Top earning disc jockey, Chris Evans, is probably underpaid according to virtually anyone in Britain with a radio.
As the BBC revealed details of its most highly-paid stars, people from all walks of life agreed there was more to being a DJ than just playing some records and talking in between them.
And as if to ram the point home, Evans kicked off his morning breakfast show with a track from Coldplay, while effortlessly warning motorists of a tailback on the M53 – the bit where it goes down to two lanes.
The carrot-topped legend has delighted a nation still coming to terms with the death of Terry Wogan, prompting calls for a new Bafta-category entitled ‘well-crafted, yet seemingly spontaneous banter’.

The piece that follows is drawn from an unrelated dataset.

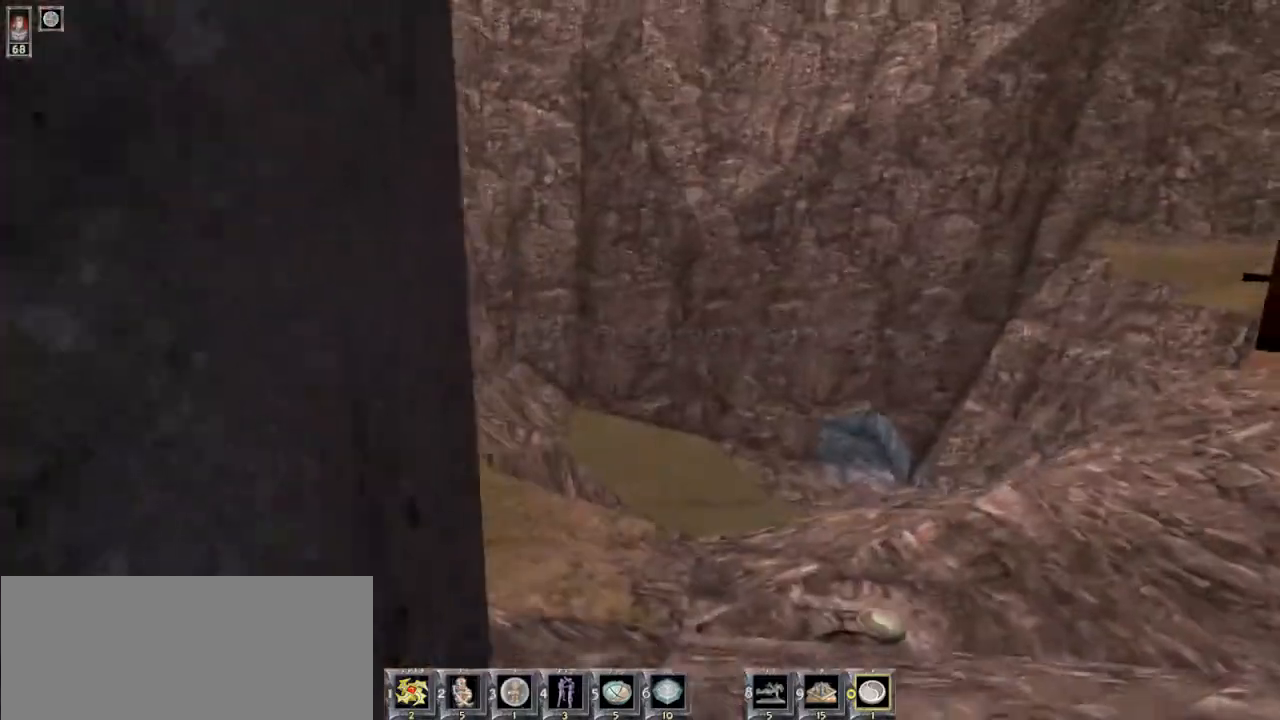
{"keys": [], "mouse": [], "events": []}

Radio fan and Evans devotee, Simon Williams, said, “Two million is fuck-all when you consider Claudia Winkleman blows a cool twenty grand a week on eyeliner.
“I’ve followed his career from the humble beginnings of Don’t Forget Your Toothbrush, through the glory years of TFI Friday and the misguided dalliance with Billie Piper.
“He has that God-given knack of making the words that tumble out of his mouth sound like he’s just made them up – that’s something you really can’t teach.”
He added, “If you offered a lesser broadcaster two million, they’d probably storm out in a huff and go on some extended alcohol binge with Danny Baker and that mate of Gazza’s, Jimmy Five Stomachs.
“I’d much rather they spent the money on him than make more wank like Poldark.”